On Rostow: that he proposed putting sugar in the Cuban oil refineries during the missile crisis (taking the thought over from General Lansdale, who in 1954 had gone around Hanoi putting sugar in the gas tanks of trucks), that he gave a party at his home in Cambridge for “Joyce Carey [sic], the famous English novelist,” that he played the guitar….

I had not known that General Westmoreland sometimes are breakfast in his underwear to keep the press in his uniform. I think I had never heard of General Bill Depuy, an “intellectual” and the coinventor, with Westmoreland, of the search-and-destroy strategy. I had forgotten, if I ever knew, the details of the Paul Kattenburg story (gloomy in 1963 about Vietnam to the point of suggesting withdrawal, this rising official paid for his accuracy by having his career blasted), of the Lewis Sarris story (essentially the same: wrote a “devastating” study; was passed over repeatedly for promotion), of the David Nes story (same, though what happened to him finally is not told). Add the Colonel Dan Porter story (“brutally frank report” suppressed in 1963; he quits the Army), the story of his superior, one-star General York (pessimistic report suppressed in 1963; whether or not he left the Army unclear).

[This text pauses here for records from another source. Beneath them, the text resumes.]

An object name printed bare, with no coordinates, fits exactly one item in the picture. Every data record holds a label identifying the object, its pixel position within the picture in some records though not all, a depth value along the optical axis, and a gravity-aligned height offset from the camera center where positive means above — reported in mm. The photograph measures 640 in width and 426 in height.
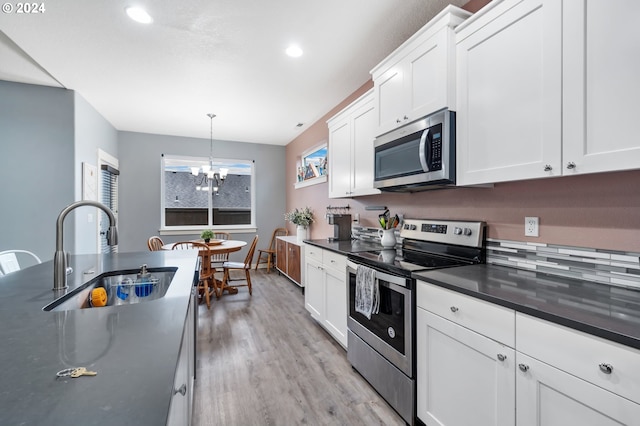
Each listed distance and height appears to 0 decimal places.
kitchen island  495 -345
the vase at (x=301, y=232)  4688 -330
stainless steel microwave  1778 +403
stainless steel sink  1621 -423
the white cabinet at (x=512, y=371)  869 -591
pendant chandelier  5753 +613
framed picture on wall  4492 +802
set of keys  602 -345
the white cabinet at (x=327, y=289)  2473 -758
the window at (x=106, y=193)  4297 +295
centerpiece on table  4090 -346
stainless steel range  1635 -557
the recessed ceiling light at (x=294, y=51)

There is nothing surprising in these personal histories; the opposite would be news, on the man-bites-dog principle: a case of somebody being promoted in Washington or Saigon for telling the truth. But they are useful as reminders of a governmental pattern applied to Vietnam up until March, 1968, when Clark Clifford, at Defense, listened to the dark assessments of his subordinates and then secured Johnson’s attention while managing to keep his job. We knew from the Pentagon Papers that CIA estimates of the Vietnam picture were generally quite accurate, but Halberstam, I think, is the first to disclose that early in 1965, while to bomb or not to bomb was still the question, two CIA intelligence estimates of the over-all situation in Vietnam were sent to Washington from the Saigon embassy with the negative paragraphs deleted: those paragraphs warned that bombing would bring escalation of the war effort from both Hanoi and the Viet Cong.

Such acts of censorship, as anybody familiar with the literature can imagine, had no doubt become almost routine, capable of scandalizing no one. Nor would receipt of the deleted paragraphs have made the slightest difference. Reading this nth confirmation of a sad record, we nod, as we do when we are told of the scaling down of Colonel William Crossen’s report on the enemy’s capacity for reinforcement. That was the way the big ball was bouncing. But it was a surprise to learn that in the spring of 1963, “Buddhists were told by government troops to disburse [sic].” Likewise that under Kennedy, “High officials were inveighed to study Mao and Lin Piao.”